Mi cuerpo está inerte, pero el barullo no me deja descansar. Recuerdo que el gritón me dijo que tragaría piedras, y se le hizo realidad.... me entierran con tierra y avientan, con ayuda de palas, un montón de piedras sobre mi ataúd, sobre mi cuerpo descompuesto, y sobre mi boca. Oigo a mi pequeñito llorar con furia y le pido a Dios, ahora que estoy cerca de él, que no deje que mi chamaquito sea tan fuerte para que trabaje en una mina, que esos quejidos tan estruendosos le sirvan para que él mande, para que sea policía, maestro y para que ordene a sus hermanas, se dedique a dirigirlas y aconsejarles que no se casen con un minero porque saben muy poco de lo que se sufre. Saben tan poco que ni siquiera saben si llorar o jugar con la abundancia de tierra en el cementerio. Le pido que a Dios que mi hijo no tenga brazos fuertes como para quedarse ciego en una mina.

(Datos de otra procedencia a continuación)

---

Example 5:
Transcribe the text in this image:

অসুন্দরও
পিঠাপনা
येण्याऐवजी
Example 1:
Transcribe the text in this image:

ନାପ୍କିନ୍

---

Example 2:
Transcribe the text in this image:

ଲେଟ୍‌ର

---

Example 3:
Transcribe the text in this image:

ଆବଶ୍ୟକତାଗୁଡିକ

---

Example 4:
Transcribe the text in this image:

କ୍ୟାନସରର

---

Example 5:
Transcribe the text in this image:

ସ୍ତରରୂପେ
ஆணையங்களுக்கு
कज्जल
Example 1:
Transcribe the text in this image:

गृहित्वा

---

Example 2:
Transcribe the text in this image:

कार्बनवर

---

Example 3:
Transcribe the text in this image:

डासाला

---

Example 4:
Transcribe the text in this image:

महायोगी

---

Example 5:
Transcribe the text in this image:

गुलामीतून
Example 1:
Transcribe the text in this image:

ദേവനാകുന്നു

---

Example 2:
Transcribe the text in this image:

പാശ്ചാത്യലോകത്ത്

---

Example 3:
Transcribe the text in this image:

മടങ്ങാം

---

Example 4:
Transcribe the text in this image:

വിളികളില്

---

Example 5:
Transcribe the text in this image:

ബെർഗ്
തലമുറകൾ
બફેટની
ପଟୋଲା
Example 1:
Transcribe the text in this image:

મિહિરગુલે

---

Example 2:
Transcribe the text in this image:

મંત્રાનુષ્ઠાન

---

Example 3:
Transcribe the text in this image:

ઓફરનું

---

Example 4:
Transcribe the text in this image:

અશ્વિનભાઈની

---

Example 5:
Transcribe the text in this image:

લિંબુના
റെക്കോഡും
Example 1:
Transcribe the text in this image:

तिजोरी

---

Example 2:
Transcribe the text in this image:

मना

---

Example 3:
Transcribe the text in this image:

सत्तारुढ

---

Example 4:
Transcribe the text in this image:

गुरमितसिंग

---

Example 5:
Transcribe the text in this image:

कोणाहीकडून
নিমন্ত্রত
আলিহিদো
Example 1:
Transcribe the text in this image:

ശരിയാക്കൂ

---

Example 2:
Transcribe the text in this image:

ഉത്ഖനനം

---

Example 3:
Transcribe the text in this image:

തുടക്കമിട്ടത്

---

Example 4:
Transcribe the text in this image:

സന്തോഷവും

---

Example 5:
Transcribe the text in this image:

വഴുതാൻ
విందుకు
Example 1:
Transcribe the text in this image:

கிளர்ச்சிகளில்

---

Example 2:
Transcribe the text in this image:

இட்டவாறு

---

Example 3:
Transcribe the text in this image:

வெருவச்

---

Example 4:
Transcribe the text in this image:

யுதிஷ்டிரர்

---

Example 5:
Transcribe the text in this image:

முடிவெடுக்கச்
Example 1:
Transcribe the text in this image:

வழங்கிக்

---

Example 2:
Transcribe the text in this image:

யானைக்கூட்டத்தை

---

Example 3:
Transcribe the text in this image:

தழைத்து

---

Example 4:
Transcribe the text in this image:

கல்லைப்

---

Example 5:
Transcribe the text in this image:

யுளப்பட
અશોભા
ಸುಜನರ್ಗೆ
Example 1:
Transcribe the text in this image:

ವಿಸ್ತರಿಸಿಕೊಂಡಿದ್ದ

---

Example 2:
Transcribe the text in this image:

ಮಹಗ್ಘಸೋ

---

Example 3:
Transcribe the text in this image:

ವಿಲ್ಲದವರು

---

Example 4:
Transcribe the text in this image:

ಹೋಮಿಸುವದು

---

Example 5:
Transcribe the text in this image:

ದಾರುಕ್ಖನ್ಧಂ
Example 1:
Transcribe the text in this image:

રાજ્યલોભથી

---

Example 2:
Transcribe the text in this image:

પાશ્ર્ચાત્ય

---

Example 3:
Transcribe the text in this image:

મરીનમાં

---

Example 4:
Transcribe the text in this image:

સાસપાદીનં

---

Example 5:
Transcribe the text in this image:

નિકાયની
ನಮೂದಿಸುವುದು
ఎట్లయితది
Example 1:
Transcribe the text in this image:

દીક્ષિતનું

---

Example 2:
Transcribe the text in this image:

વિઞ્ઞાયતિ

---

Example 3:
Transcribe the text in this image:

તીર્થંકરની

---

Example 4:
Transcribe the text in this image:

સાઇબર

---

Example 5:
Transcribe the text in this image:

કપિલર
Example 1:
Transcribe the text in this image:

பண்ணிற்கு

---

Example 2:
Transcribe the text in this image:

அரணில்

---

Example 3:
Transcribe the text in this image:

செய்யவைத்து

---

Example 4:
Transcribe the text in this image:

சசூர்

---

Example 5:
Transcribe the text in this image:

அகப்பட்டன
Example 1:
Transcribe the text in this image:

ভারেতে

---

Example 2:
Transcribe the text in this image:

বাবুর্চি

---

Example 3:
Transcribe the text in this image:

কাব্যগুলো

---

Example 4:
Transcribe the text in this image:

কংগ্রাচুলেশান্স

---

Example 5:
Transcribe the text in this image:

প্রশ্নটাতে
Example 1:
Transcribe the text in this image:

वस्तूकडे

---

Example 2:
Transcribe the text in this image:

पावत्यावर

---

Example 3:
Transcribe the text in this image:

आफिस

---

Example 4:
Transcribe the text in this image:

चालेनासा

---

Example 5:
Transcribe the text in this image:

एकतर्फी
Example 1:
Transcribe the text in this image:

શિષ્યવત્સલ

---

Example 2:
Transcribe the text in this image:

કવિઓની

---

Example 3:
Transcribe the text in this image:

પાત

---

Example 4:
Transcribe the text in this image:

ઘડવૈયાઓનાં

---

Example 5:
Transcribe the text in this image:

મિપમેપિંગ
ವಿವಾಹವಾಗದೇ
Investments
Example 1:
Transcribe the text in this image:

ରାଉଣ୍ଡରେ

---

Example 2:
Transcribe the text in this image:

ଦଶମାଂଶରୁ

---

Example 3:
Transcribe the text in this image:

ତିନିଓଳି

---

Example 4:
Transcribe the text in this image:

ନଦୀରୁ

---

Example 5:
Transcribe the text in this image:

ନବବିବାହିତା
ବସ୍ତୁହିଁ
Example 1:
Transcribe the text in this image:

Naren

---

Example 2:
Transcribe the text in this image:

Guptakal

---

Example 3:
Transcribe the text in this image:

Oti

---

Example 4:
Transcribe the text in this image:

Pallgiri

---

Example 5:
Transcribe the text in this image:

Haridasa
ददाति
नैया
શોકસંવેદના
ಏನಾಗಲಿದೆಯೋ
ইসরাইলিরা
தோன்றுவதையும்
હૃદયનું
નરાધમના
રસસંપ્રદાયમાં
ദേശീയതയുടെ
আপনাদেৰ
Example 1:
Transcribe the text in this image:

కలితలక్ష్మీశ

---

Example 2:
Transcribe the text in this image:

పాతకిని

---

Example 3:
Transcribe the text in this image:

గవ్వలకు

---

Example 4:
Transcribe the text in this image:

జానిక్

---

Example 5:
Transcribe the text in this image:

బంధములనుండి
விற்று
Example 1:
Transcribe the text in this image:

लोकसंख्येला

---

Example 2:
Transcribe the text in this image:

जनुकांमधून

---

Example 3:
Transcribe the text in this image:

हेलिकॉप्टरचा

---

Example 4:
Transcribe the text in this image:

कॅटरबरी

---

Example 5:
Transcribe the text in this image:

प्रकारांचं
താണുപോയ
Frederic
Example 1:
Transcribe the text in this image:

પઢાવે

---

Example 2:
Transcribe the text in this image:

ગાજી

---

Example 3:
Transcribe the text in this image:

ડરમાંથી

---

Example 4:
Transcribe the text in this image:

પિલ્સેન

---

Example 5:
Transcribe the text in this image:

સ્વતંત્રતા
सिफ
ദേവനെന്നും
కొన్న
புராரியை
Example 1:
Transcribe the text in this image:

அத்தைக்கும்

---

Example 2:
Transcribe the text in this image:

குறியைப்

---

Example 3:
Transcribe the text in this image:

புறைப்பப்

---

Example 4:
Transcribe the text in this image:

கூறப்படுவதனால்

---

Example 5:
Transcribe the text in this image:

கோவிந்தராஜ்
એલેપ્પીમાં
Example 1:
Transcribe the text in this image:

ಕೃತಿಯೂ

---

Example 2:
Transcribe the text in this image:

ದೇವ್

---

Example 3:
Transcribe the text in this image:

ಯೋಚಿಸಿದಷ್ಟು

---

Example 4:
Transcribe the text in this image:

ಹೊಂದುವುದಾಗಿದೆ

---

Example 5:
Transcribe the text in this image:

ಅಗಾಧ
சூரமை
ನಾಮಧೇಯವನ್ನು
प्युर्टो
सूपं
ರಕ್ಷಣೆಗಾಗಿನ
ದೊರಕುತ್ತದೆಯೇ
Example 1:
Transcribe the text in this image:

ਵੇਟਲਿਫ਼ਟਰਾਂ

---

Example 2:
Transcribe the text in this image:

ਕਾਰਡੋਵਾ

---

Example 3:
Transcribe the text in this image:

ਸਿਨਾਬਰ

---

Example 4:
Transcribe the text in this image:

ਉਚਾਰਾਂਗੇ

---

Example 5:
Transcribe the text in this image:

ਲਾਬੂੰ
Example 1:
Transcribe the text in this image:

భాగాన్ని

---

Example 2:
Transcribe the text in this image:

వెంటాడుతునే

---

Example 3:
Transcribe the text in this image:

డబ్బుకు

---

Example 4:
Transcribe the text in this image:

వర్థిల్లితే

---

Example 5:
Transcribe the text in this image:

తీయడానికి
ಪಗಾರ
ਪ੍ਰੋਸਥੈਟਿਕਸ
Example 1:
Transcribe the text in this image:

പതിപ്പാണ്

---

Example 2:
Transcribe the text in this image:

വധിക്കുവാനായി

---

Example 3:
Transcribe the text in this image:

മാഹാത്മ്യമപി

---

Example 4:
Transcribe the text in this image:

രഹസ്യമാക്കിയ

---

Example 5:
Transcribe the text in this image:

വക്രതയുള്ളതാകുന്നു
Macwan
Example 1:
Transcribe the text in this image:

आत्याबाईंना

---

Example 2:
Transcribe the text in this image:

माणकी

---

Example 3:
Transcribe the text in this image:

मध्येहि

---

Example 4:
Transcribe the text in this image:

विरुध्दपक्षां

Mi mujer no deja de gritar: ¿Qué no ven señoras? No se convenzan, no reciban el dinero que no merecemos. La muerte de nuestros esposos no tiene precio ¿Qué no ven? ¿Están ciegas?- dice con lágrimas en los ojos y tierra en los zapatos.

Carmela coloca una cruz blanca, me deja lágrimas en la tierra y la besa tiernamente sobre las escrituras que dicen: 27/02/2006, Ernesto Martínez (uno de los 65 cuerpos recuperados en la mina Pasta de Conchos) ¡Queremos justicia!